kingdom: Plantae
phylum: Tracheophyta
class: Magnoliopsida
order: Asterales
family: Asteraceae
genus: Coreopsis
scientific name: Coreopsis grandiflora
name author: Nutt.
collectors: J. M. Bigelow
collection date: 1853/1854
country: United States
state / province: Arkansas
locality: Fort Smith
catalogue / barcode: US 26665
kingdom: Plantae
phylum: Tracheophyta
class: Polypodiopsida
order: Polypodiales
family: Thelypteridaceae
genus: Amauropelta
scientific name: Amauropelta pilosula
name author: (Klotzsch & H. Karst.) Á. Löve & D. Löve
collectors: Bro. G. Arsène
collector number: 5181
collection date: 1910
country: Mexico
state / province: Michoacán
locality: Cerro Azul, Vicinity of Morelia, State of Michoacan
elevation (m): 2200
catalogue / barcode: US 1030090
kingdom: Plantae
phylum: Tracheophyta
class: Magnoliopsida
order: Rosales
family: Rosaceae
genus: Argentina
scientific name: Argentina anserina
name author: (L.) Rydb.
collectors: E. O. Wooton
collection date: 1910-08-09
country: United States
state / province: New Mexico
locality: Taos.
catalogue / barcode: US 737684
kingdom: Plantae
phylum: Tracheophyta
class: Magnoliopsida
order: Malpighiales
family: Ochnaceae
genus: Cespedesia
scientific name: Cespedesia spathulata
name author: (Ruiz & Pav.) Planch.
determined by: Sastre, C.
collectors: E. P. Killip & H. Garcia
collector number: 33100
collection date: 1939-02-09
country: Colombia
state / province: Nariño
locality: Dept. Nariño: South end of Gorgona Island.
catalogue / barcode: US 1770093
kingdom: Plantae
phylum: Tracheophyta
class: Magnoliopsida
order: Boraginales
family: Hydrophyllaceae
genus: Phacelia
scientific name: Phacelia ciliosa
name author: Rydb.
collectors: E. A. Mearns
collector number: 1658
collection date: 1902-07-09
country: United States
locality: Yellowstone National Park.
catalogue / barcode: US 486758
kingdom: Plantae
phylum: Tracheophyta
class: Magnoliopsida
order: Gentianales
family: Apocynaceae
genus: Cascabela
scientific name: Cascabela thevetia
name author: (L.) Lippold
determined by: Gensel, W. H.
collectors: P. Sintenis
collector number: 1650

### Given problem
Edit every one of the rows above, replacing "collectors" with "collected by" and leaving everything else unchanged.

### Expected answer
kingdom: Plantae
phylum: Tracheophyta
class: Magnoliopsida
order: Asterales
family: Asteraceae
genus: Coreopsis
scientific name: Coreopsis grandiflora
name author: Nutt.
collected by: J. M. Bigelow
collection date: 1853/1854
country: United States
state / province: Arkansas
locality: Fort Smith
catalogue / barcode: US 26665
kingdom: Plantae
phylum: Tracheophyta
class: Polypodiopsida
order: Polypodiales
family: Thelypteridaceae
genus: Amauropelta
scientific name: Amauropelta pilosula
name author: (Klotzsch & H. Karst.) Á. Löve & D. Löve
collected by: Bro. G. Arsène
collector number: 5181
collection date: 1910
country: Mexico
state / province: Michoacán
locality: Cerro Azul, Vicinity of Morelia, State of Michoacan
elevation (m): 2200
catalogue / barcode: US 1030090
kingdom: Plantae
phylum: Tracheophyta
class: Magnoliopsida
order: Rosales
family: Rosaceae
genus: Argentina
scientific name: Argentina anserina
name author: (L.) Rydb.
collected by: E. O. Wooton
collection date: 1910-08-09
country: United States
state / province: New Mexico
locality: Taos.
catalogue / barcode: US 737684
kingdom: Plantae
phylum: Tracheophyta
class: Magnoliopsida
order: Malpighiales
family: Ochnaceae
genus: Cespedesia
scientific name: Cespedesia spathulata
name author: (Ruiz & Pav.) Planch.
determined by: Sastre, C.
collected by: E. P. Killip & H. Garcia
collector number: 33100
collection date: 1939-02-09
country: Colombia
state / province: Nariño
locality: Dept. Nariño: South end of Gorgona Island.
catalogue / barcode: US 1770093
kingdom: Plantae
phylum: Tracheophyta
class: Magnoliopsida
order: Boraginales
family: Hydrophyllaceae
genus: Phacelia
scientific name: Phacelia ciliosa
name author: Rydb.
collected by: E. A. Mearns
collector number: 1658
collection date: 1902-07-09
country: United States
locality: Yellowstone National Park.
catalogue / barcode: US 486758
kingdom: Plantae
phylum: Tracheophyta
class: Magnoliopsida
order: Gentianales
family: Apocynaceae
genus: Cascabela
scientific name: Cascabela thevetia
name author: (L.) Lippold
determined by: Gensel, W. H.
collected by: P. Sintenis
collector number: 1650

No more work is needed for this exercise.